■ **Set problem 1**
Rewrite the records from the line with "class: Magnoliopsida" through the end of the records, switching "common name" to "vernacular name" and keeping everything else the same.

■ **Text segment**
"""

As we know, that in a vacuum, bodies with different masses fall with same acceleration, which is due to acceleration due to gravity.

But Weight of a body is dependent on mass as well.

So, is it so, that weight has no function in vacuum?

  • $\begingroup$ What do you mean by “function “? $\endgroup$ – Bob D Aug 29 '20 at 7:28
  • $\begingroup$ By 'function', do you mean 'role'? $\endgroup$ – Tony Stark Aug 29 '20 at 7:39
  • $\begingroup$ Weight is the force associated with the acceleration. Also, why do you ask about the vacuum? Do you perhaps mean the absence of gravity? $\endgroup$ – my2cts Aug 29 '20 at 10:56
  • $\begingroup$ It is not clear what you are asking. A vacuum has no bearing on the concept of weight. It seems as though you may be thinking of general relativity, in which gravity only has meaning as an inertial (or "fictional") force. Since weight depends on gravity, it only has meaning in the same sense. $\endgroup$ – Charles Francis Aug 29 '20 at 18:55

It is precisely because the weight (i.e. the force on the object in a Gravitational Field) depends on mass that two objects of different masses fall with the same acceleration.

From Newton's Second law, we know that the acceleration a body experiences when a force is applied to it is given by $$\mathbf{a} = \frac{\mathbf{F}}{m},$$

in other words if a constant force $\mathbf{F}$ is applied to two objects with masses $m_1$ and $m_2$, and $m_1 < m_2$, then $\mathbf{a}_1 > \mathbf{a}_2$: the heavier mass will accelerate less.

"""

■ **Set problem 2**
Echo the text on falling bodies word for word, from "From Newton's Second" to "will accelerate less.".

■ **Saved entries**
"""

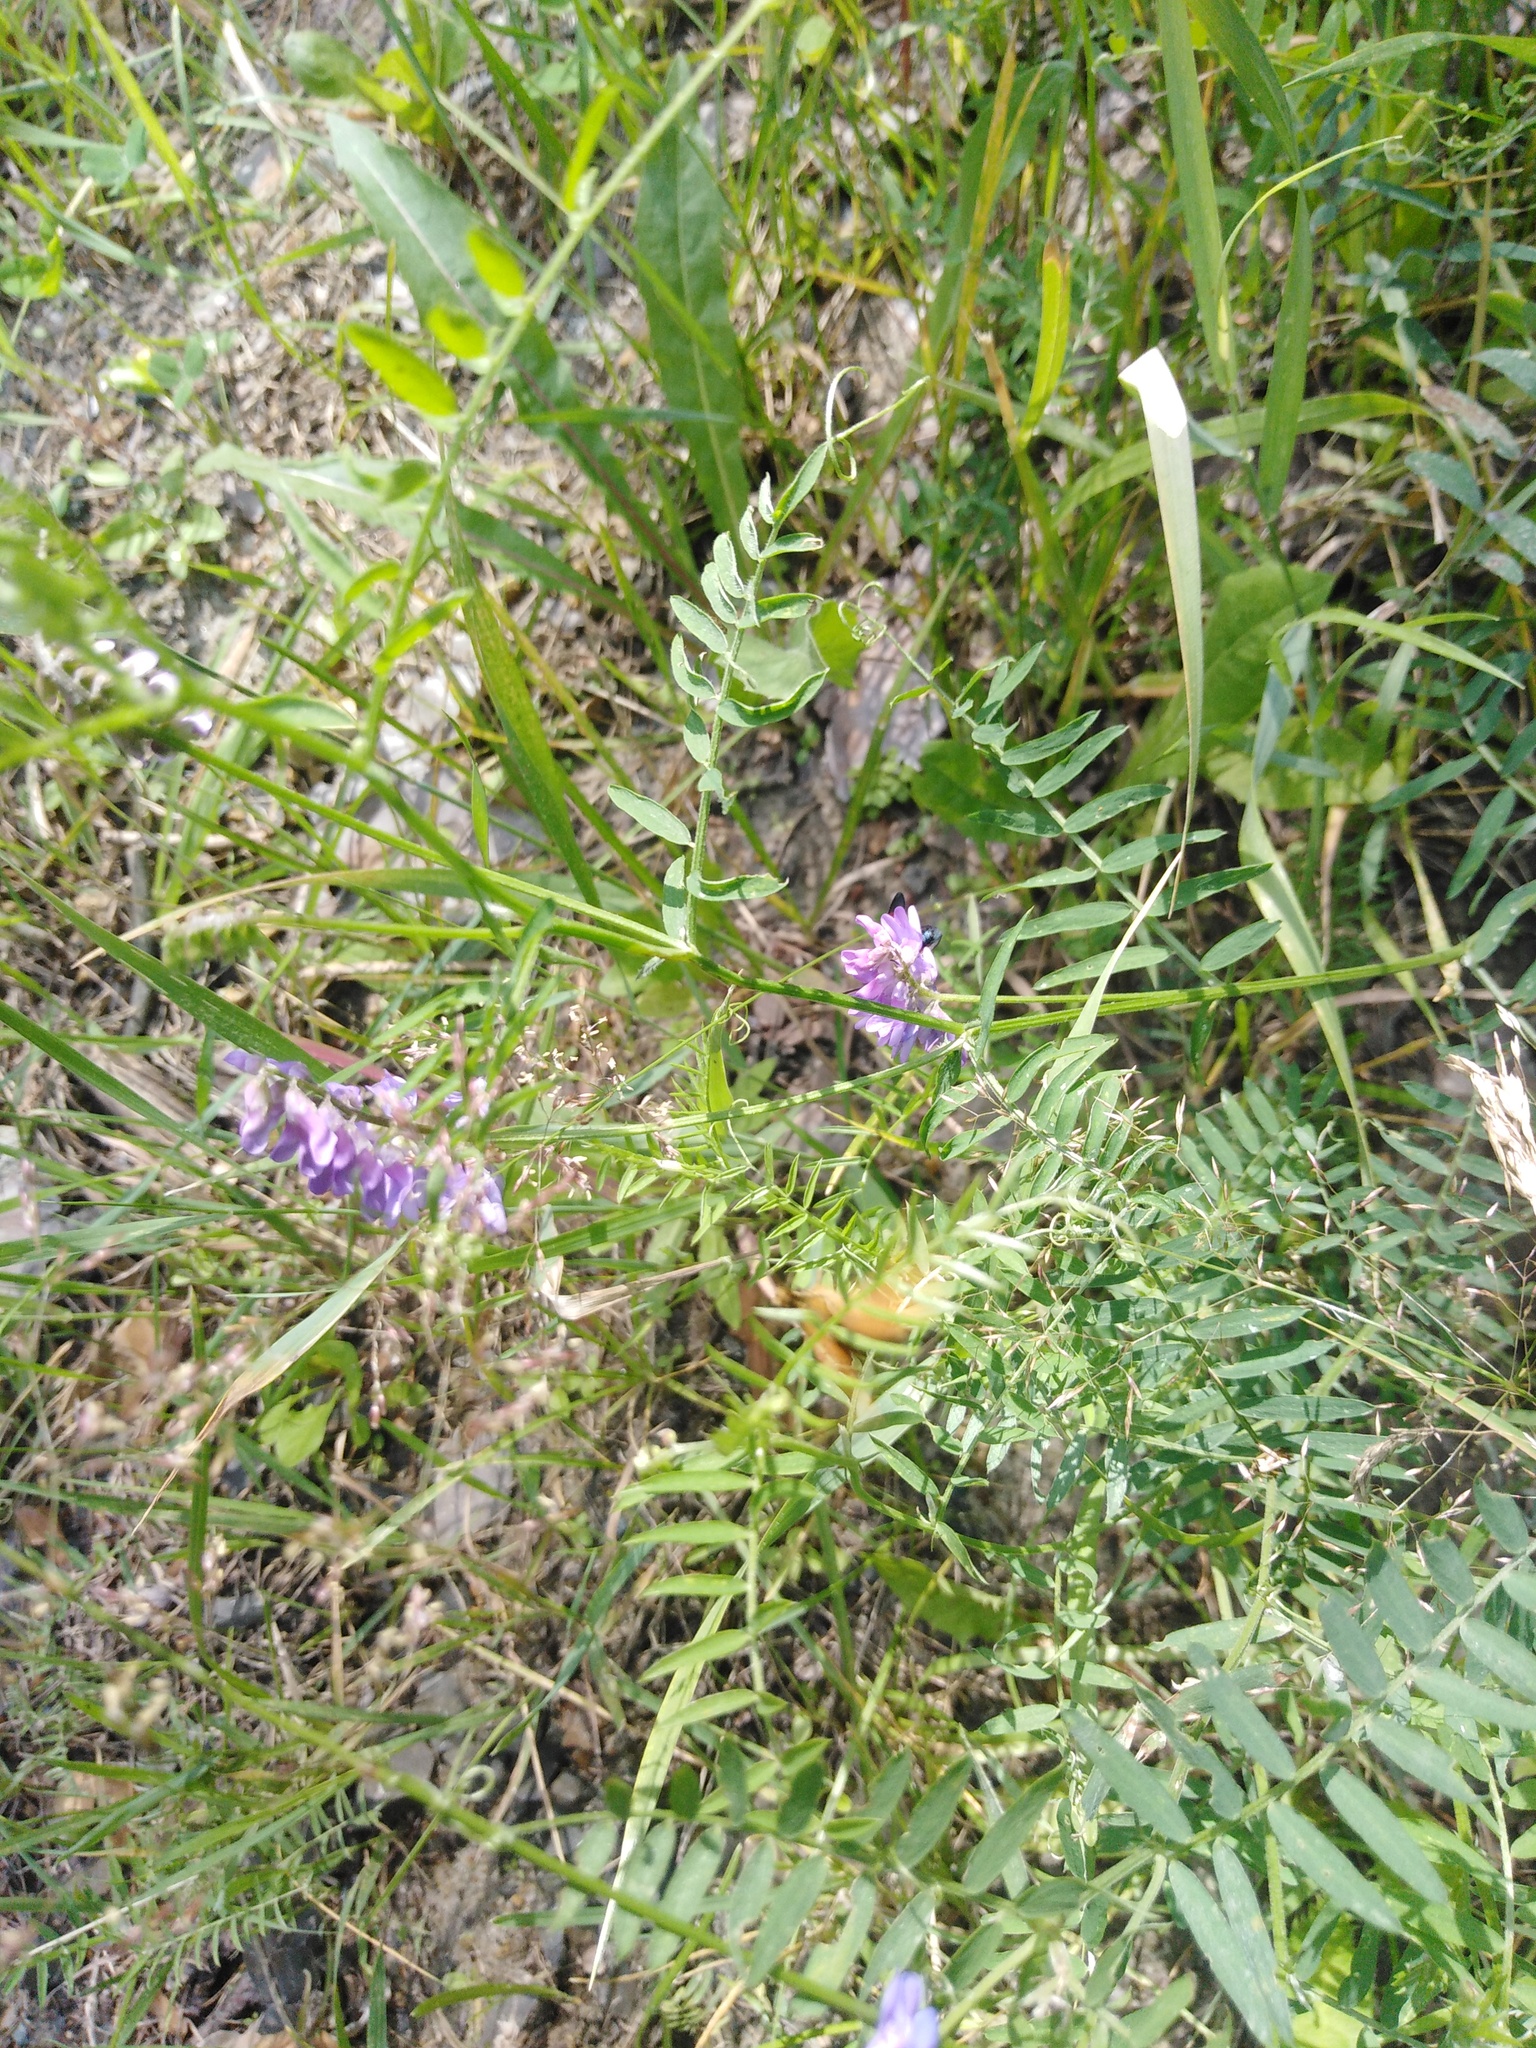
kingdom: Plantae
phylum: Tracheophyta
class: Magnoliopsida
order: Fabales
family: Fabaceae
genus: Vicia
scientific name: Vicia cracca
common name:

"""

■ **Written reply 1**
class: Magnoliopsida
order: Fabales
family: Fabaceae
genus: Vicia
scientific name: Vicia cracca
vernacular name:

■ **Written reply 2**
From Newton's Second law, we know that the acceleration a body experiences when a force is applied to it is given by $$\mathbf{a} = \frac{\mathbf{F}}{m},$$

in other words if a constant force $\mathbf{F}$ is applied to two objects with masses $m_1$ and $m_2$, and $m_1 < m_2$, then $\mathbf{a}_1 > \mathbf{a}_2$: the heavier mass will accelerate less.